Trauma left unhealed drives us mad, makes (us into) demons.

What comes back to hurt us is the original trauma, but now shaped like us. Israelis, like many of the Indians who are posting support for them, are replaying their trauma with themselves as victimizer, rather than victim. It is an all too familiar song, and is ultimately one of grief and sorrow, whether Indian or not. I’ve seen the structure - there’s a chorus, a progression, yes but most importantly, there is room enough to improvise. We don’t have to play the same thing every time.

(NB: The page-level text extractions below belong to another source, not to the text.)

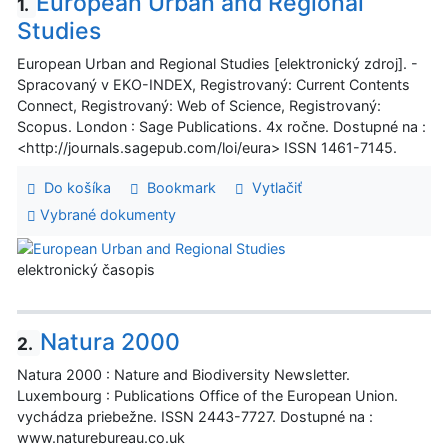
European Urban and Regional
1.
Studies
European Urban and Regional Studies [elektronický zdroj]. -
Spracovaný v EKO-INDEX, Registrovaný: Current Contents
Connect, Registrovaný: Web of Science, Registrovaný:
Scopus. London : Sage Publications. 4x ročne. Dostupné na :
<http://journals.sagepub.com/loi/eura> ISSN 1461-7145.
Do košíka
Bookmark
Vytlačiť
Vybrané dokumenty
elektronický časopis
Natura 2000
2.
Natura 2000 : Nature and Biodiversity Newsletter.
Luxembourg : Publications Office of the European Union.
vychádza priebežne. ISSN 2443-7727. Dostupné na :
www.naturebureau.co.uk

We will get through the current reprise of India’s sorrow. But I cannot see a better future for the country until we have leaders who can heal rifts. Leaders who can talk about the pain and humiliation and vulnerability of how much we have lost as a country, as Hindus, as Muslims, as Indians. Leaders who don’t see life as instrumental. Ones who weren’t forged out of a deep sense of fear and hatred. I’ve been that type of person. They don’t know what to do in moments where compassion is required, and compassion is the need of the hour.